Over the 2020 isolation era, Matt Ellis crafted four EPs of snotty, lo-fi Ramones worship from his Hamilton home. The series began in April with High Risk Assurance, followed in May by Stays Home. Halfway to Insanity arrived in June, with the series wrapping that July with Never Was, Is And Never Shall Be. Those demos provided the stir-crazy bedrock for what would become Full Moon Fever, an 18-song cry for help that's since escaped the digital realm - out now on vinyl from Italy's Surfin' Ki Records. I'm thrilled to share with you Matt's video for the record's lead track: "DMT is Good for Me." Befitting the record's pragmatic origins, the clip finds Matt back where it all started.
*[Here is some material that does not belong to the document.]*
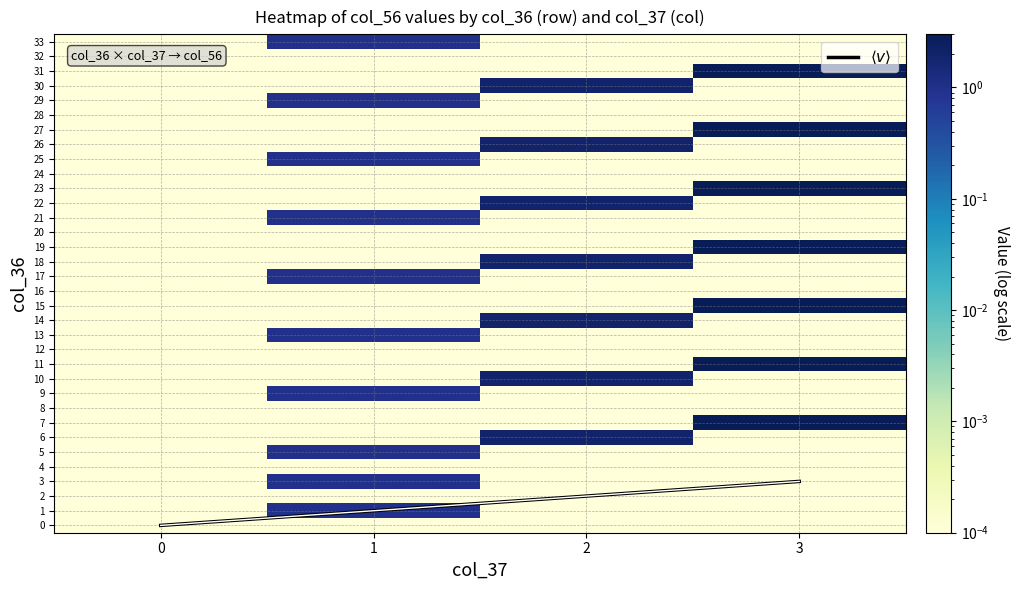

What is the average value of the row_11 series?

0.8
Ellis tells me:

"Forget your job, forget this awful world, pack that pipe and blast off to outer space. The video was filmed on a cell phone camera in a bathroom, with beer and $10 worth of tinfoil. It's never too late to decide that you don't want to grow up."

The inescapable gravity of da brudders notwithstanding, Ellis' devotional love his southern Ontario forebearers is on full display here: from Teenage Head to The Vapids. Full Moon Fever suitably features Jimmy Vapid drumming on most tracks, with Curtis Tone of Toronto punks School Damage lending a helping hand on several others. Percussion aside - everything else is Ellis - bouncing off the walls between the shower and the toilet.

"The song's pushed by buzzsaw guitars and cynically optimistic lyics. With a smile and a wink, I know it ain't all bad - but it sure ain't alright. Pack that pipe one more time and crack another beer!"

You can snag a copy of Full Moon Fever now through Bandcamp or Surfin' Ki.

Before we got into this mess, and presumably once we're out of it - Matt sings and plays guitar for the Hamilton proto-punk revivalists Flesh Rag and the Toronto outfit PlasticHeads. He also serves in the modern-day incarnation of The Vapids.